Non voglio raccontarla più semplice di com’è. L’arrivo di molte persone in poco tempo, senza casa né lavoro né lingua, produce problemi veri, e chi vive nei quartieri dove quei problemi si concentrano non se li inventa. Fingere il contrario non aiuta nessuno — meno di tutti chi arriva.
Poi mi sono trasferito in Corea, e vivo da vent’anni in un paese che questo problema, alla frontiera, non ce l’ha.
Qui il confine è una meta turistica. Ci si va la domenica, si guarda col binocolo, si compra il caffè al parcheggio. È l’unico confine terrestre che il paese possiede, ed è chiuso da settant’anni.
Il mese scorso ero a Ganghwa, di cui ho scritto in Il fantasma oltre il fiume. Dall’altra parte dell’estuario si vede il Nord: campi, un villaggio, una collina. Non è un orizzonte, è la sponda opposta di un fiume. Due chilometri d’acqua, in certi punti meno.
E lì, guardando quella riva, mi è venuto il pensiero che mi ha portato a scrivere questo pezzo: se un giorno succedesse quello che è successo a Ceuta — se cinquantamila persone entrassero in acqua tutte insieme, in una notte di nebbia — che cosa si farebbe?
La domanda ha una risposta legale diversa che in Europa: la Costituzione della Repubblica di Corea considera i nordcoreani già cittadini. Non sarebbero migranti. Sarebbero connazionali che tornano a casa. Ma la domanda pratica resta identica, e la risposta pratica è che non c’è filo spinato che tenga contro cinquantamila persone che hanno deciso di muoversi.
Non è nemmeno del tutto ipotetica. Un anno fa, nella notte fra il 30 e il 31 luglio — la stessa notte del calendario in cui quest’anno si è mossa Ceuta — un uomo ha attraversato quell’estuario a nuoto, legato a pezzi di polistirolo per restare a galla. I soldati sudcoreani lo hanno visto in mezzo alla corrente che chiedeva aiuto. Un ufficiale di marina gli ha gridato: «Siamo la Marina della Repubblica di Corea. Vuole rifugiarsi in Corea del Sud?». Ha risposto di sì. Per tirarlo fuori ci sono volute dieci ore.
Uno. Non cinquantamila. Ma la stessa acqua, e la stessa ragione.
È qui che mi si è rovesciato il ragionamento.

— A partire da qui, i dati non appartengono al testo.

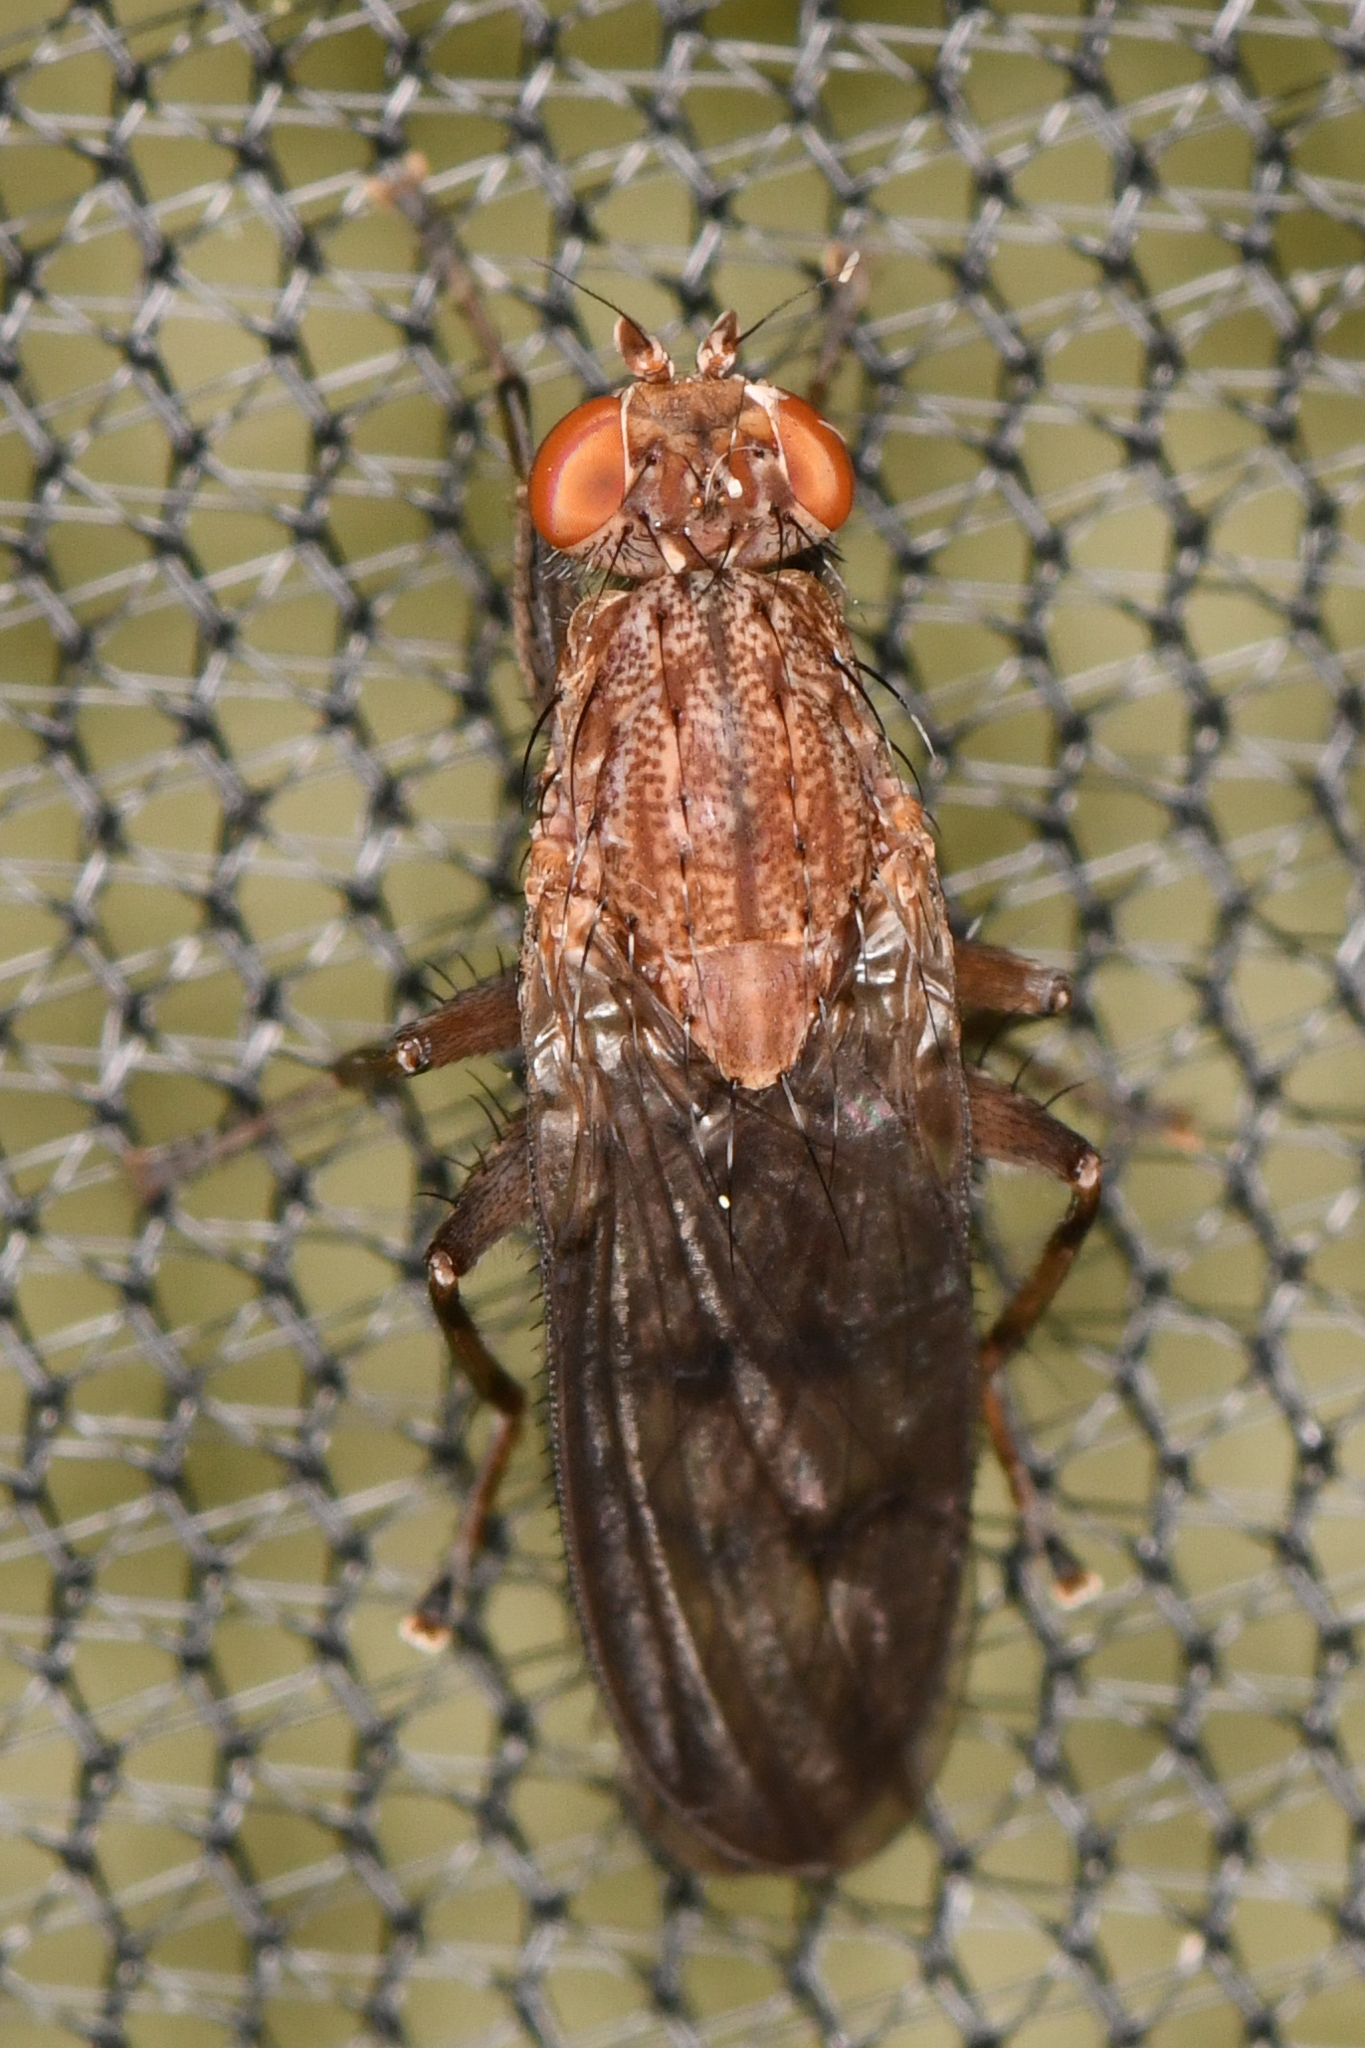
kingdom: Animalia
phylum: Arthropoda
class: Insecta
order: Diptera
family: Heleomyzidae
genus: Suillia
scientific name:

Per anni ho pensato ai flussi migratori come a un problema di gestione: quote, rimpatri, accordi bilaterali, pattugliamenti. Ma un confine non trattiene le persone. Trattiene, al massimo, la fretta con cui si muovono. Quello che le muove è più forte di qualunque barriera, perché è la cosa più ordinaria del mondo: la speranza che i propri figli stiano meglio di come si sta.
Nessuno attraversa uno stretto a nuoto, di notte, per cattiveria. Lo si fa per la stessa ragione per cui i miei conterranei salivano sulle navi per l’America e per l’Argentina: perché restando non si vedeva un modo.
Se questo è vero, allora la partita non si gioca sul confine. Si gioca prima. Un paese ricco che spende in muri quello che potrebbe spendere in scuole, ospedali e lavoro dall’altra parte del muro sta comprando qualche anno, non una soluzione. E lo sta comprando caro.
Non ho un piano. Sospetto che chiunque dica di averlo stia vendendo qualcosa. Ma so che un problema che riguarda l’Africa, l’Europa, l’Asia e le Americhe non si risolve con una misura nazionale valida per il mese di agosto.
Abbiamo diviso il mondo con delle linee. Il mondo, però, non ha mai smesso di essere uno solo: mangiamo grano che cresce altrove, il nostro telefono contiene minerali di un paese che non sapremmo indicare sulla carta, e il clima che spinge qualcuno a partire non chiede il passaporto a nessuno.
Da Ganghwa, quella riva sembrava vicinissima. Lo era davvero.